Conclusion

Too much of old age is a downer. It’s about loss, decline, illness, and mortality. It’s also often about retirement, relocation, loneliness, and even despair. The personal narratives and poetry in this volume don’t shy away from these realities. But neither do they stop there. We’re struck by how everyone involved in this project so far presents an upbeat message. The story lines are positive, even the bleakest messages are handled creatively, and the thematic chapters focus on positive ways that learning and community help the elderly with matters of identity, aging, and mortality.

In these narratives, men and women demonstrate resilience and courage in the face of an enormity of issues. They also show it’s possible to avoid negative stereotypes of the elderly and of oneself as an old person. We discover new abilities, passions, and connections that enable us to find new meaning even this late in life. Our view of ourselves becomes more positive. Specifically, we are saying that writing, learning, and community do this for us.

## Entries supplied
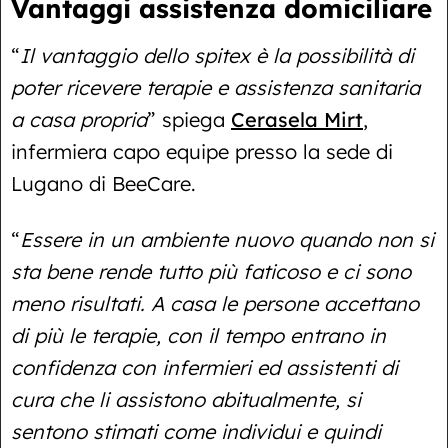
Vantaggi assistenza domiciliare
“
Il vantaggio dello spitex è la possibilità di
poter ricevere terapie e assistenza sanitaria
a casa propria
” spiega
Cerasela Mirt
,
infermiera capo equipe presso la sede di
Lugano di BeeCare.
“
Essere in un ambiente nuovo quando non si
sta bene rende tutto più faticoso e ci sono
meno risultati. A casa le persone accettano
di più le terapie, con il tempo entrano in
confidenza con infermieri ed assistenti di
cura che li assistono abitualmente, si
sentono stimati come individui e quindi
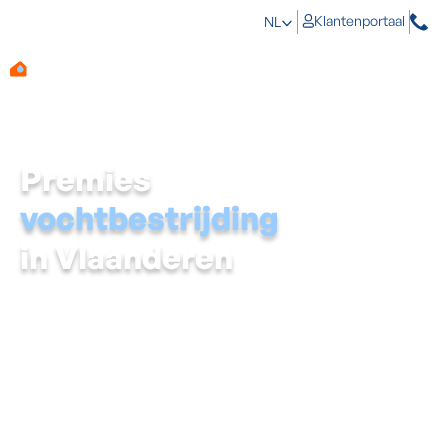
Klantenportaal
NL
Premies
vochtbestrijding
in Vlaanderen
Wordt je woning geteisterd door vochtproblemen? Dan
komen daar vaak onverwachte kosten bij kijken. Geen
paniek! In Vlaanderen reken je onder bepaalde
voorwaarden op premies voor vochtbestrijding via
Mijn
VerbouwPremie
. Die premie ondersteunt
voorbereidende renovatiewerken die de kwaliteit van je
woning verbeteren, zoals de aanpak van
vochtproblemen vóór je isoleert. Ontdek hieronder hoe
jij kan besparen.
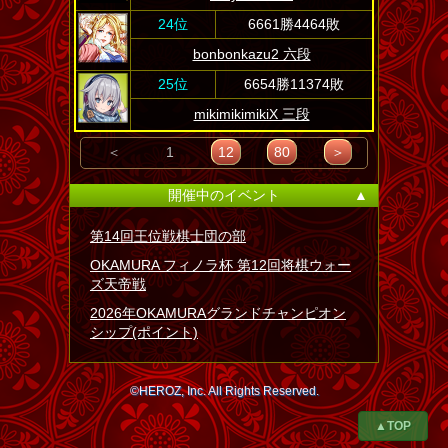
24位
6661勝4464敗
bonbonkazu2 六段
25位
6654勝11374敗
mikimikimikiX 三段
＜
1
12
80
＞
開催中のイベント
▲
第14回王位戦棋士団の部
OKAMURA フィノラ杯 第12回将棋ウォー
ズ天帝戦
2026年OKAMURAグランドチャンピオン
シップ(ポイント)
©HEROZ, Inc. All Rights Reserved.
▲TOP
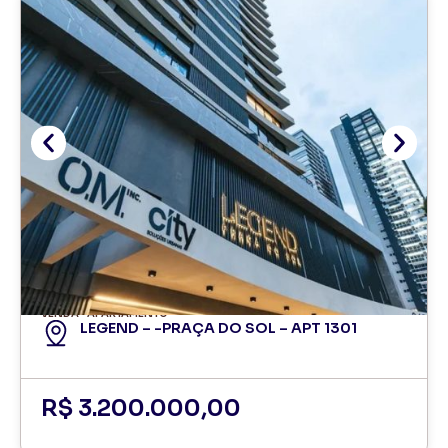
VENDA
APARTAMENTO
LEGEND – -PRAÇA DO SOL – APT 1301
R$ 3.200.000,00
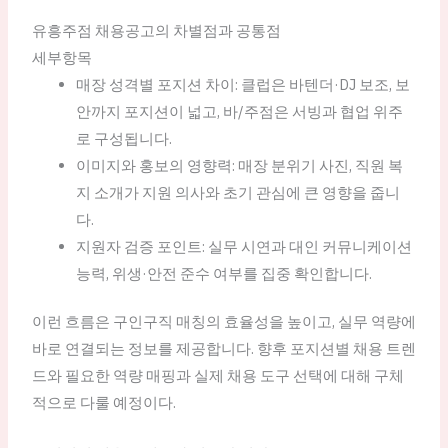
유흥주점 채용공고의 차별점과 공통점
세부항목
매장 성격별 포지션 차이: 클럽은 바텐더·DJ 보조, 보
안까지 포지션이 넓고, 바/주점은 서빙과 협업 위주
로 구성됩니다.
이미지와 홍보의 영향력: 매장 분위기 사진, 직원 복
지 소개가 지원 의사와 초기 관심에 큰 영향을 줍니
다.
지원자 검증 포인트: 실무 시연과 대인 커뮤니케이션
능력, 위생·안전 준수 여부를 집중 확인합니다.
이런 흐름은 구인구직 매칭의 효율성을 높이고, 실무 역량에
바로 연결되는 정보를 제공합니다. 향후 포지션별 채용 트렌
드와 필요한 역량 매핑과 실제 채용 도구 선택에 대해 구체
적으로 다룰 예정이다.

## Assignment 1
From the conclusion on old age, output everything from "In these narratives, men" down to "this for us.", copied word for word.
## Assignment 2
Answer these questions on the conclusion on old age:
(a) What four things does the first paragraph first say old age is about?
(b) The thematic chapters focus on ways that learning and community help the elderly with which matters?
(c) What three things does the final sentence name as doing this for us?

## Exercise output 1
In these narratives, men and women demonstrate resilience and courage in the face of an enormity of issues. They also show it’s possible to avoid negative stereotypes of the elderly and of oneself as an old person. We discover new abilities, passions, and connections that enable us to find new meaning even this late in life. Our view of ourselves becomes more positive. Specifically, we are saying that writing, learning, and community do this for us.

## Exercise output 2
(a) Loss, decline, illness, and mortality.
(b) Identity, aging, and mortality.
(c) Writing, learning, and community.